Total RNA-Seq solution for any sample type

The only kit you need for total RNA-Seq

Announcing the launch of the Universal Plus™ Total RNA-Seq with NuQuant® kit, your complete solution for whole transcriptome RNA-Seq on Illumina sequencing platforms. Universal Plus Total RNA-Seq with NuQuant is compatible with a broad input range and variable sample quality, including FFPE samples, making it the only kit you need for your research. 

Universal Plus Total RNA-Seq with NuQuant offers:

  1. Reduced hands-on time for a simple, streamlined workflow ideal for manual or automated library preparation
  2. Flexible multiplexing, with 192 Unique Dual Index (UDI) adaptors available
  3. Optimized protocol for larger insert size providing efficient use of sequencing
  4. Efficient depletion of unwanted reads with AnyDeplete®
  5. Integrated library quantification with NuQuant, saving you time and money

High-quality data from any sample type

From total RNA to quantified libraries, the Universal Plus Total RNA-Seq with NuQuant kit is your complete solution for whole transcriptome RNA-Seq. It is designed to provide high-quality data over a broad range of sample inputs and quality, eliminating the need for multiple kits.

 

Figure 1. Consistent data across a broad input range. Total RNA-Seq libraries were generated with 10 and 500 ng of K562 total RNA (N=3). FPKM correlation between 10 and 500 ng input libraries shows an R-value of 0.94, indicating similar data regardless of the 50-fold difference in input amounts.

 

Table 1. The Universal Plus Total RNA-Seq with NuQuant kit is compatible with FFPE and degraded RNA samples. FFPE samples with a DV200 value (percentage of RNA fragments greater than 200 bases) of 64 and 41 % were used to generate libraries (N=3).
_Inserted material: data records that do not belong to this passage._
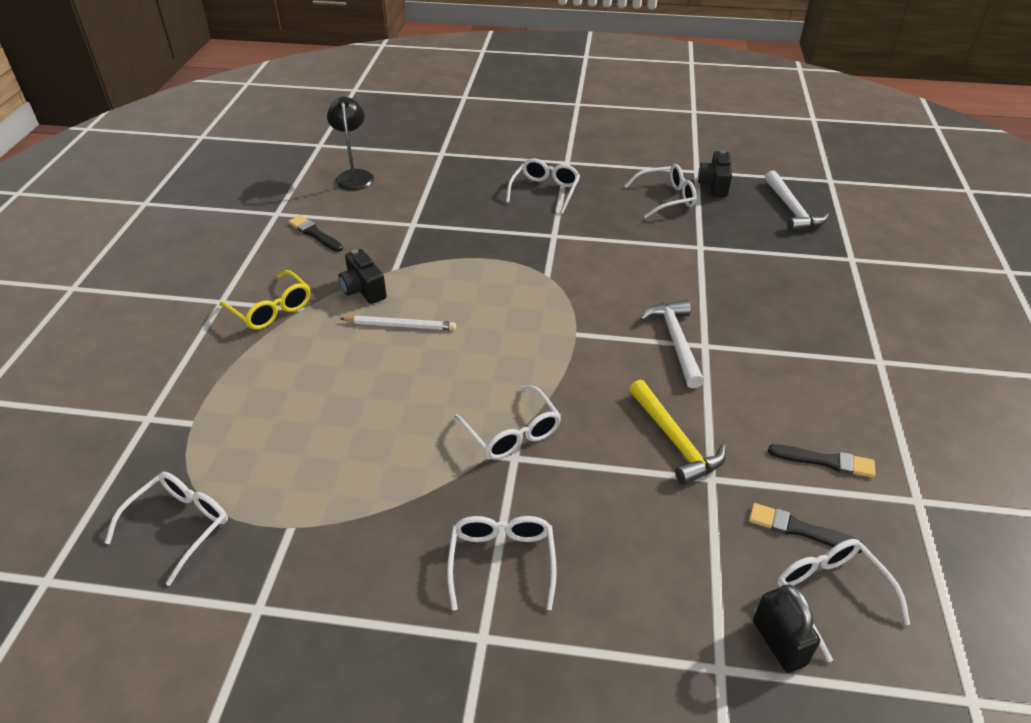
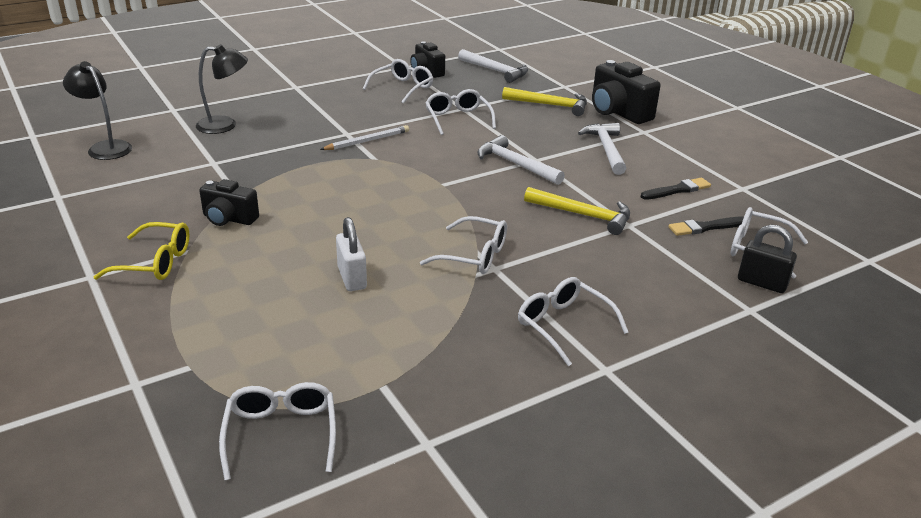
camera: 40 degrees left, 10 degrees down
(315, 234) = (123, 198): black brush -> none
(386, 401) = (352, 278): none -> white padlock
(400, 325) = (296, 229): white pencil -> white pencil (367, 141)
(463, 186) = (225, 125): none -> black lamp
(545, 191) = (302, 109): white glasses -> white glasses (457, 119)
(802, 366) = (606, 149): none -> white hammer
(803, 279) = (550, 105): none -> yellow hammer
(877, 321) = (618, 112): none -> black camera

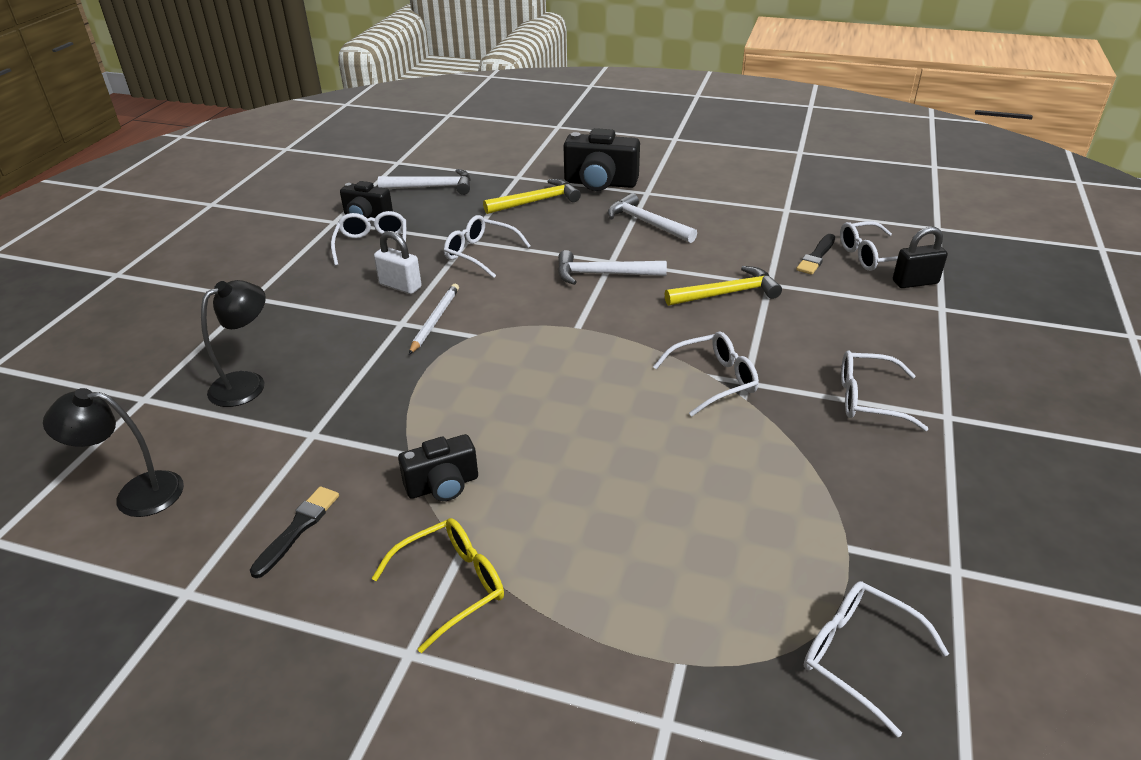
camera: 40 degrees left, 5 degrees up
(352, 278) = (659, 467): white padlock -> white padlock (400, 286)
(677, 190) = (750, 234): black brush -> black brush (297, 529)

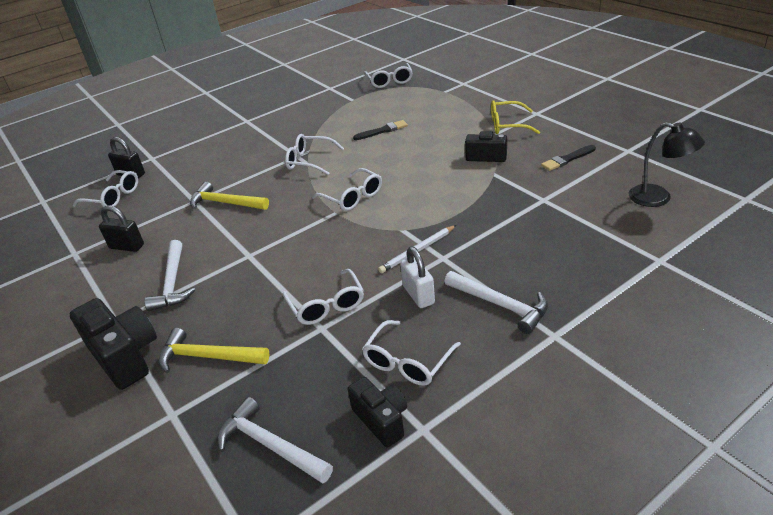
camera: 140 degrees left, 0 degrees up
(247, 383) = (577, 246): black lamp -> none
(603, 274) = (269, 246): white hammer -> white hammer (500, 305)
(748, 228) = (127, 246): none -> black padlock
(816, 256) = (137, 208): black brush -> black brush (382, 131)
(868, 399) = (262, 134): white glasses -> white glasses (353, 197)

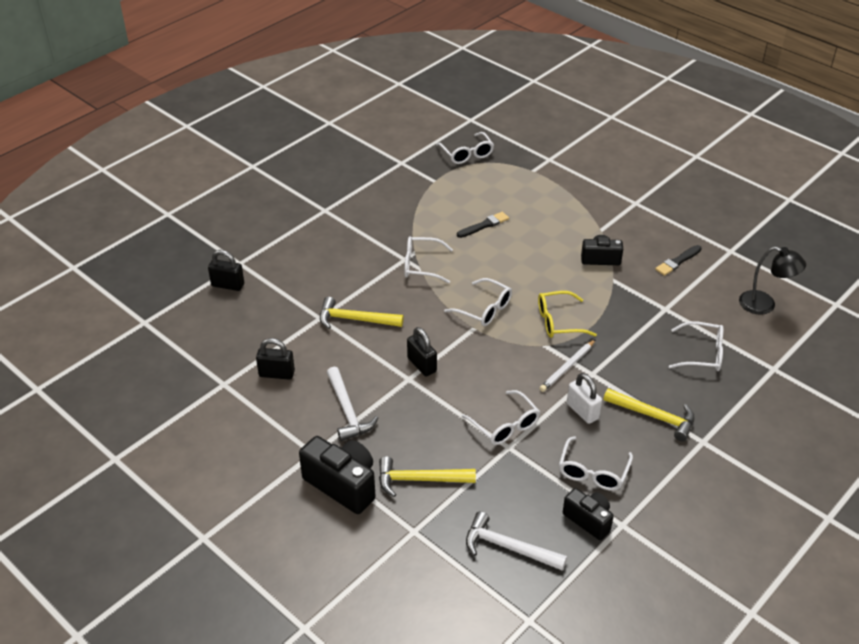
camera: 15 degrees left, 5 degrees up
(113, 197) = (225, 315): white glasses -> white glasses (702, 354)
(268, 243) = (422, 365): none -> black padlock
(500, 305) = (654, 417): white hammer -> yellow hammer
(507, 125) = (610, 218): yellow glasses -> yellow glasses (558, 322)

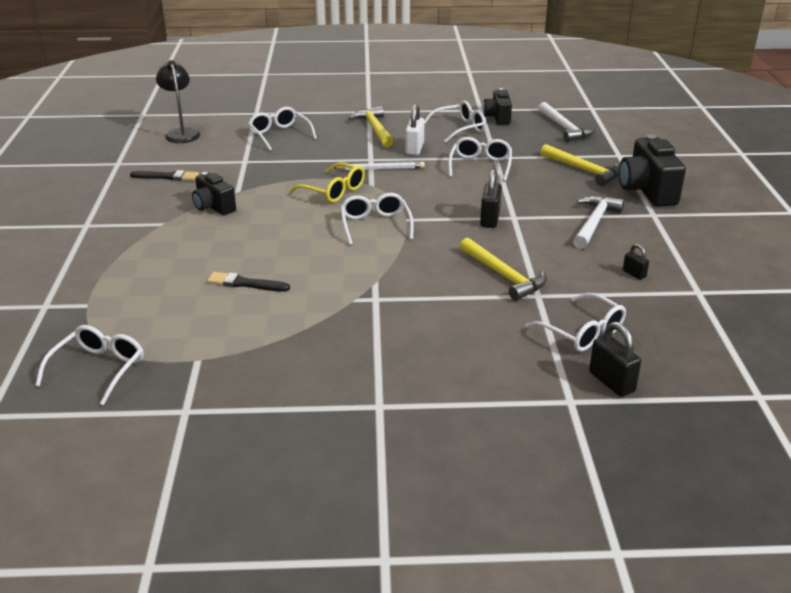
camera: 135 degrees left, 10 degrees down
(277, 374) = (634, 274): black padlock -> black padlock, size x0.57
(421, 265) = (369, 284): white glasses -> white glasses (583, 332)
Even highly degraded FFPE samples generated high-quality libraries with good alignment and a high percentage of exons, providing a single solution for whole transcriptome RNA-Seq for any sample type.

Get the most information from your Illumina sequencing

Are you wasting money by doing 2x150 PE Illumina sequencing runs for libraries with short inserts?  Paired-end sequencing of libraries with short inserts results in redundant, overlapping sequencing of the library insert by the forward and reverse sequencing reads. For most RNA-Seq applications, overlapping sequencing reads do not provide additional information and are an inefficient use of sequencing space. The Universal Plus Total RNA-Seq with NuQuant protocol is optimized to generate libraries with larger insert sizes, enabling you to get more unique information from the library.

 

Figure 2. Universal Plus Total RNA-Seq with NuQuant produces high-quality data. A) The number of RefSeq genes detected with an FPKM > 1 is similar for the Universal Plus Total RNA-Seq with NuQuant kit, KAPA™ Stranded RNA-Seq Kit with RiboErase (Roche) and NEBNext® Ultra II Directional RNA Library Prep Kit for Illumina® (NEB), allowing comparisons between data sets. B) Average library insert size, calculated based on the sequencing data. The Universal Plus Total RNA-Seq protocol had the largest average insert size compared to the Roche and NEB kits (300 base insert size modified protocol used), allowing more efficient use of sequencing resources. C) Diagram showing the impact of insert size on 150 base paired-end sequencing. The larger insert sizes generated with the Universal Plus Total RNA-Seq kit reduces the amount of overlapping, redundant sequencing, yielding more unique sequencing data from pair-ended sequencing runs.

Don't settle for high rRNA reads

Are you working with human or mouse total RNA samples? We have you covered! Working with non-model samples? We have you covered too! Universal Plus Total RNA-Seq with NuQuant comes integrated with AnyDeplete, a unique post-library preparation rRNA depletion method that is completely customizable. Choose from our existing custom designs or tailor AnyDeplete to eliminate rRNA or other unwanted transcripts from any organism.

Figure 3. Available custom AnyDeplete probes. Contact us for detailed target information.

Save time and money with NuQuant

After a day spent making libraries, the last thing you want to do is spend hours quantifying libraries. NuQuant is a simple fluorescence-based method for library quantification that is integrated into the Universal Plus Total RNA-Seq with NuQuant kit. NuQuant is compatible with either a Qubit™ or a fluorescence plate reader and provides a fast and accurate method to determine library molar concentration for simplified library pooling saving you time and money.

Figure 4. Unlike standard library QC workflows, NuQuant provides simple fluorescence-based determination of molar library concentration in minutes without additional costs. Library QC workflow times and costs are based on published list prices for Qubit dsDNA HS Assay Kit (Invitrogen), HS DNA Bioanalyzer Chip (Agilent) and KAPA qPCR Library Quantification Kit (Roche), and assume either 11 (Bioanalyzer), 100 (Invitrogen) or 30 libraries run per kit (qPCR, KAPA’s recommended 96-well protocol).

For Research Use Only. Not for use in diagnostic procedures.